- _Information given_
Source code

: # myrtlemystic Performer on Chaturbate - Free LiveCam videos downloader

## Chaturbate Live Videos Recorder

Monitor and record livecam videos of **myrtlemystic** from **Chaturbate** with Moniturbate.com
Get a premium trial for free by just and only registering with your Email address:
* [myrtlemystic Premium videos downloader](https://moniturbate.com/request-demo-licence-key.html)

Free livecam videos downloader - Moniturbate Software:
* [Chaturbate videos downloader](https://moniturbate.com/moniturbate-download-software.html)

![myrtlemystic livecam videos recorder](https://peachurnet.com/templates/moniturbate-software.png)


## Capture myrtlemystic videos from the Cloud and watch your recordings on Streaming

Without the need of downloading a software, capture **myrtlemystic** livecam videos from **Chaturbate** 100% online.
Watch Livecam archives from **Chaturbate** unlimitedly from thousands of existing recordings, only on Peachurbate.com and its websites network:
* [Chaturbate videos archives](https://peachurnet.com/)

- _Your assignment_
Within the data above, find the lines that contain the word "from" and copy each of them.

- _Task answer_
Monitor and record livecam videos of **myrtlemystic** from **Chaturbate** with Moniturbate.com
## Capture myrtlemystic videos from the Cloud and watch your recordings on Streaming
Without the need of downloading a software, capture **myrtlemystic** livecam videos from **Chaturbate** 100% online.
Watch Livecam archives from **Chaturbate** unlimitedly from thousands of existing recordings, only on Peachurbate.com and its websites network:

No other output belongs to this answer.